### Task prompt
Reproduce every line of the items below word for word, leaving out the pictures.

== Material provided

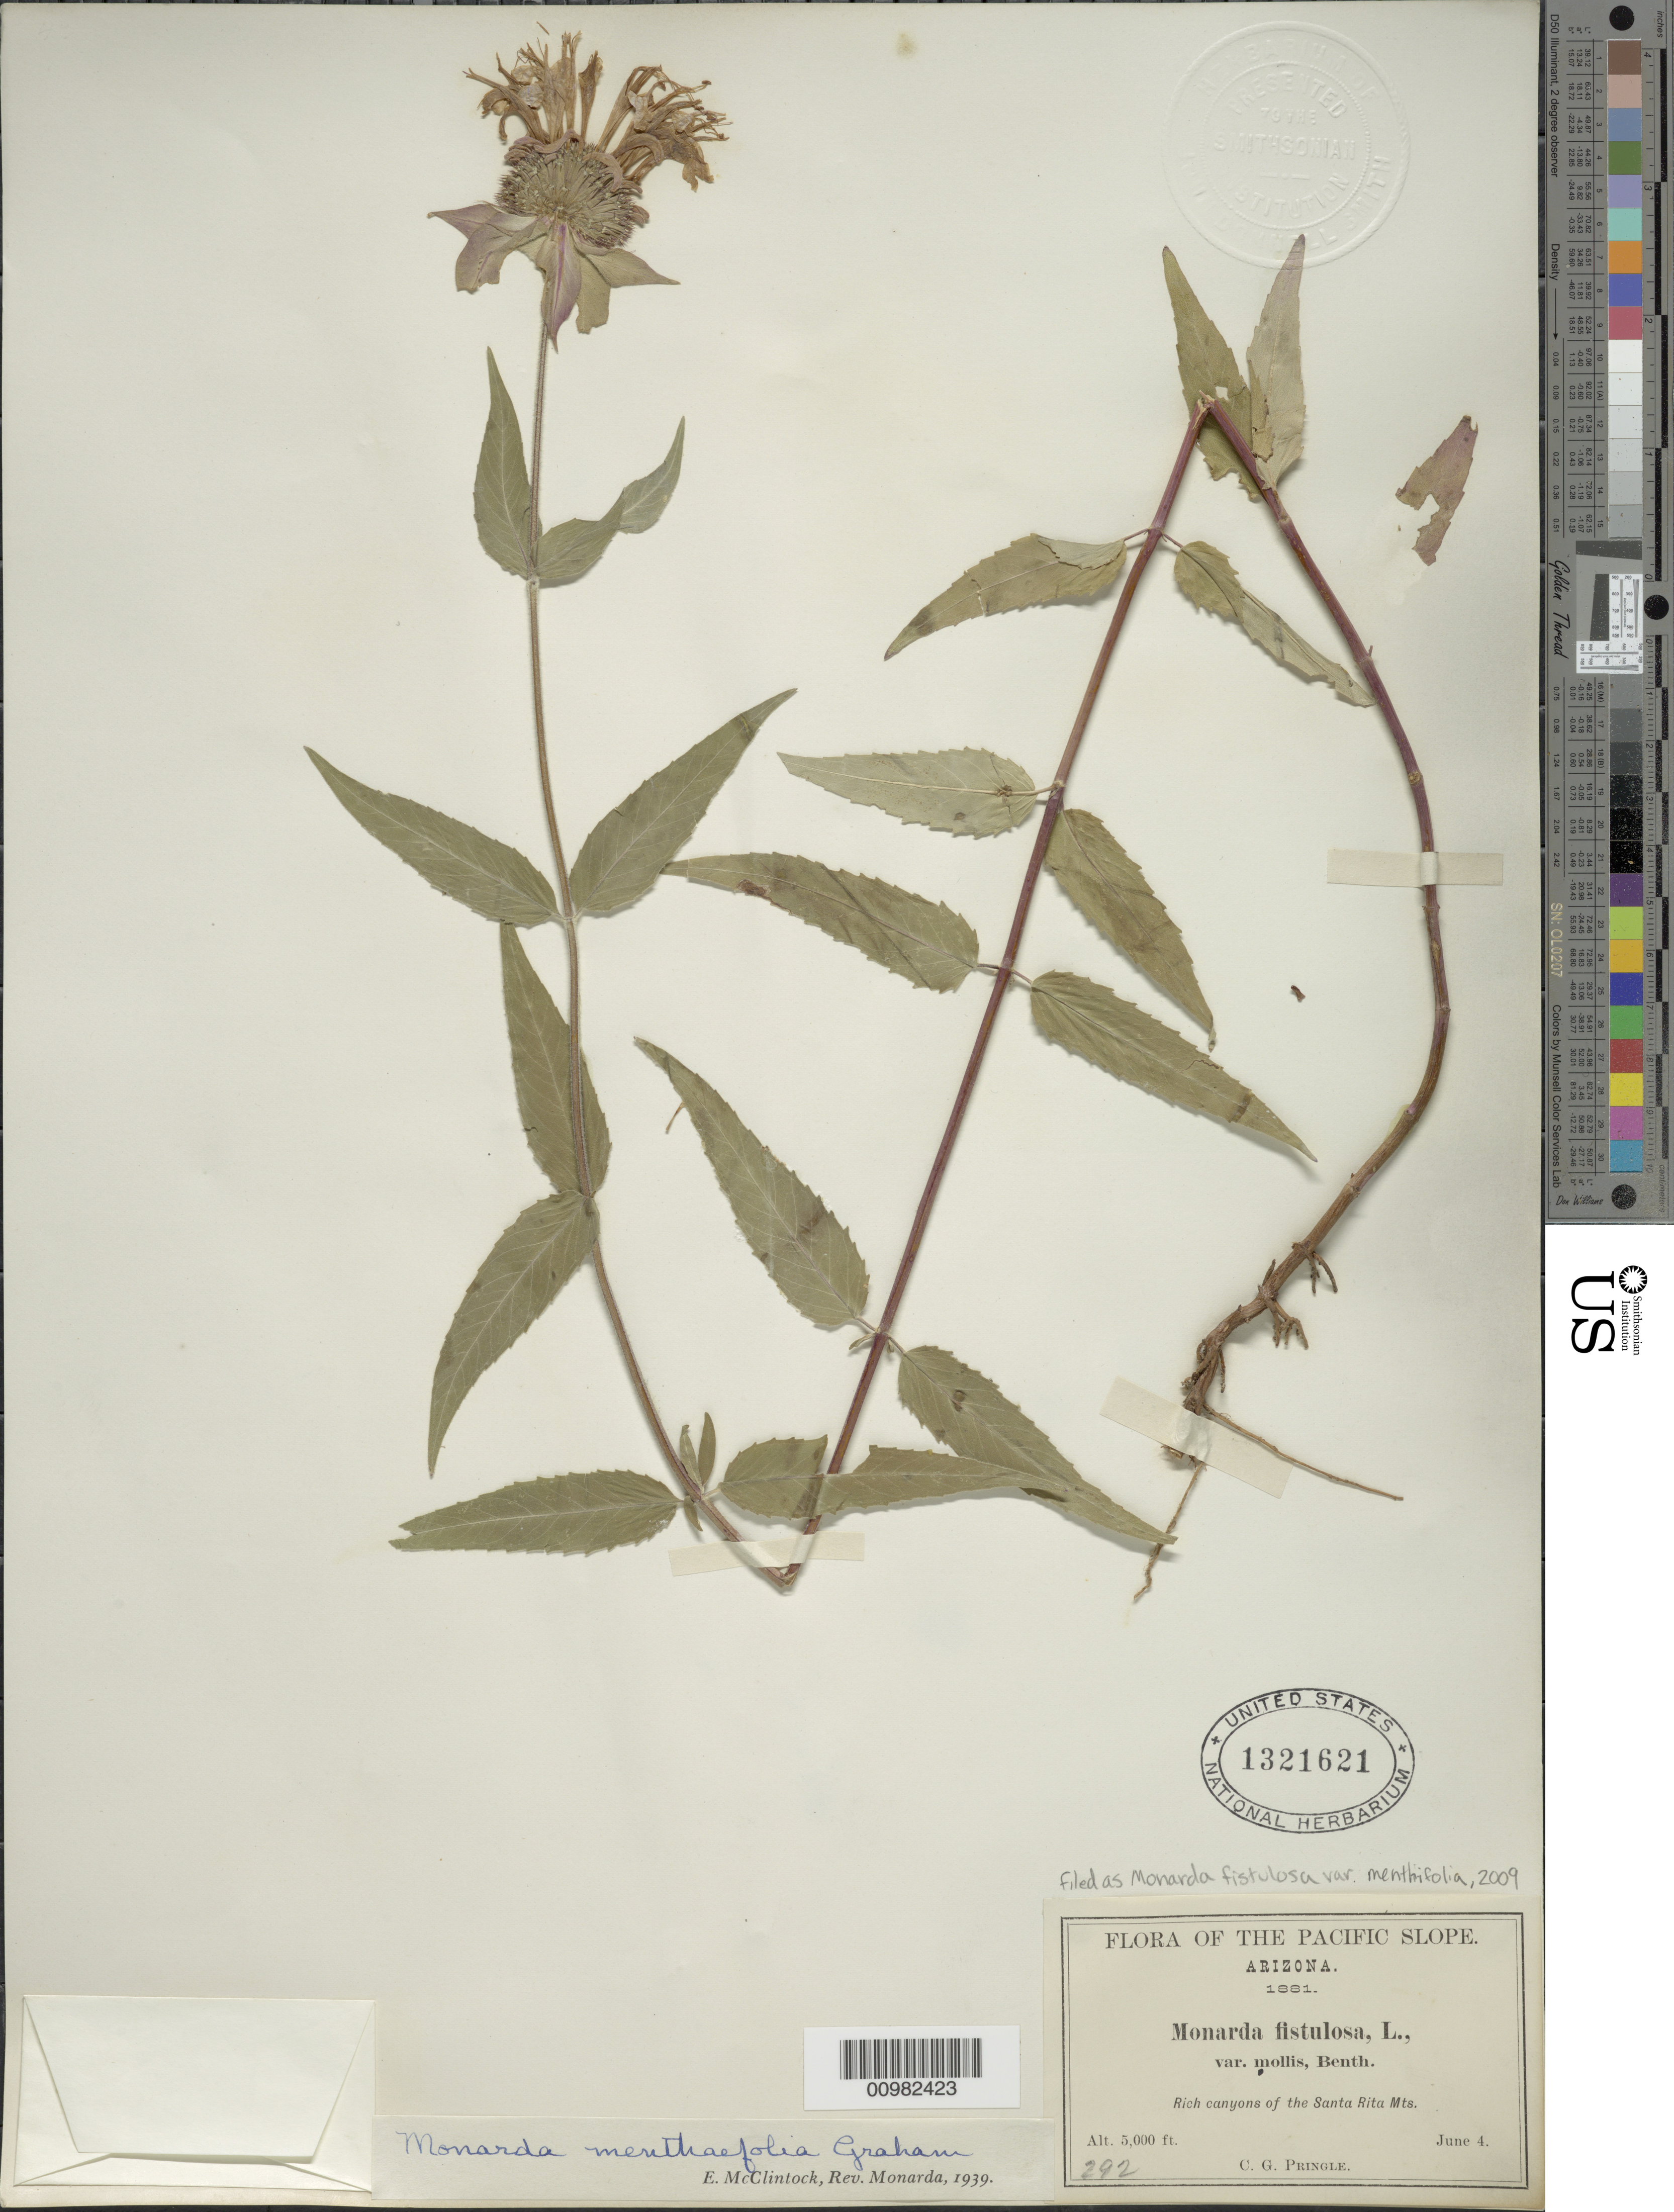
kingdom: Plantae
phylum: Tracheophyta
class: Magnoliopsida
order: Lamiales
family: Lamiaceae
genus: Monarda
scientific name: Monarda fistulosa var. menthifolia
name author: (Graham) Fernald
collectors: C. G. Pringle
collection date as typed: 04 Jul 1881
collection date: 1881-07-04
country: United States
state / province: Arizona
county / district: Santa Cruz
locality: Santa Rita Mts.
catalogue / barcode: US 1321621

====

### Solution for this task
kingdom: Plantae
phylum: Tracheophyta
class: Magnoliopsida
order: Lamiales
family: Lamiaceae
genus: Monarda
scientific name: Monarda fistulosa var. menthifolia
name author: (Graham) Fernald
collectors: C. G. Pringle
collection date as typed: 04 Jul 1881
collection date: 1881-07-04
country: United States
state / province: Arizona
county / district: Santa Cruz
locality: Santa Rita Mts.
catalogue / barcode: US 1321621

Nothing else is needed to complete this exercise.